Assez déçu par La Montagne magique, livre du même auteur, qui avait selon moi trop de défauts à surmonter pour que je puisse apprécier le style de Thomas Mann, j'ai finalement trouvé mon bonheur dans cette nouvelle intitulée La mort à Venise.
La plume de l'auteur allemand fait des merveilles, inspirée peut-être par la ville souvent idéalisée et assimilée à la notion d'art, en opposition avec le ressenti du personnage, qui découvre une ville mercantile, parfois nauséabonde, qui cache les dangers de la maladie pour ne pas effrayer les touristes.
A moins que cette inspiration ne vienne de ce personnage lui-même, vieil auteur qui décide de fuir un temps le confort de sa région pour venir trouver un vent de nouveauté en Italie.
La suite n'est que beauté, celle d'un jeune homme, celle d'une écriture ; n'est qu’œuvre d'art, et emmène le lecteur dans les pas d'un personnage qui s'éprend de la jeunesse, de la grâce et redécouvre l'amour.
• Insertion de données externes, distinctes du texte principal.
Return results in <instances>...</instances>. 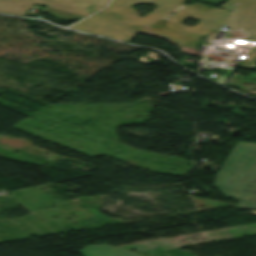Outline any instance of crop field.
I'll return each mask as SVG.
<instances>
[{"instance_id":"1","label":"crop field","mask_w":256,"mask_h":256,"mask_svg":"<svg viewBox=\"0 0 256 256\" xmlns=\"http://www.w3.org/2000/svg\"><path fill=\"white\" fill-rule=\"evenodd\" d=\"M188 0H113L99 14L71 27L129 42L148 25L164 19ZM137 2L156 4L157 8L140 18L131 7ZM221 8L232 10L225 25L235 38L256 42V0H229ZM196 50L184 48V54L194 55Z\"/></svg>"},{"instance_id":"2","label":"crop field","mask_w":256,"mask_h":256,"mask_svg":"<svg viewBox=\"0 0 256 256\" xmlns=\"http://www.w3.org/2000/svg\"><path fill=\"white\" fill-rule=\"evenodd\" d=\"M214 185L225 198H241L234 208L256 210V144L238 142Z\"/></svg>"},{"instance_id":"3","label":"crop field","mask_w":256,"mask_h":256,"mask_svg":"<svg viewBox=\"0 0 256 256\" xmlns=\"http://www.w3.org/2000/svg\"><path fill=\"white\" fill-rule=\"evenodd\" d=\"M108 0H0V12L24 15L34 4L46 5L60 20L81 19L104 7Z\"/></svg>"},{"instance_id":"4","label":"crop field","mask_w":256,"mask_h":256,"mask_svg":"<svg viewBox=\"0 0 256 256\" xmlns=\"http://www.w3.org/2000/svg\"><path fill=\"white\" fill-rule=\"evenodd\" d=\"M78 252L81 256H138L134 252L106 245L87 246Z\"/></svg>"},{"instance_id":"5","label":"crop field","mask_w":256,"mask_h":256,"mask_svg":"<svg viewBox=\"0 0 256 256\" xmlns=\"http://www.w3.org/2000/svg\"><path fill=\"white\" fill-rule=\"evenodd\" d=\"M256 65V48L250 53V55L241 64L242 68L253 69Z\"/></svg>"}]
</instances>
Mais l'autre force de La mort à Venise est d'avoir su, dans une nouvelle, donc par définition un texte assez court, créer un monde et des personnages que l'on assimile rapidement, des marchands opportunistes aux gondoliers de connivence, en passant par les hôteliers et les clients étrangers, ainsi qu'une ville qui semble ici toute petite et qui entretient une fausse image d'elle-même pour ne pas se renfermer sur elle-même.
L'édition Livre de Poche propose à la suite de cette merveille deux autres nouvelles, plus courtes.
La première, Tristan, partage le point commun avec la Montagne magique de se dérouler dans un sanatorium. Elle est très réussie, l'histoire d'amour entre Spinell et Gabrielle est magnifique, presque onirique, et la séquence dans le salon où l'on joue du piano révèle à elle seule la puissance de l'écrit et la possibilité de transmettre ou de retranscrire des émotions par ce biais. L'ironie parsemée dans le récit vient aussi lui apporter une dimension supplémentaire et faire de cette nouvelle une œuvre finalement tout aussi importante que la précédente.
Ce n'est pas le cas de Le Chemin du cimetière, nouvelle encore plus courte, très difficile car récit d'un apitoiement, d'une chute, d'une décadence pénible à supporter. Ici l'écriture fonctionne moins bien, entre descriptions neutres, narration qui donne trop de place au narrateur lui-même (dans l'utilisation de fausses pistes, d'avis et d'interrogations) et brièveté extrême qui réduit le développement à peau de chagrin. Une nouvelle un peu inutile au final.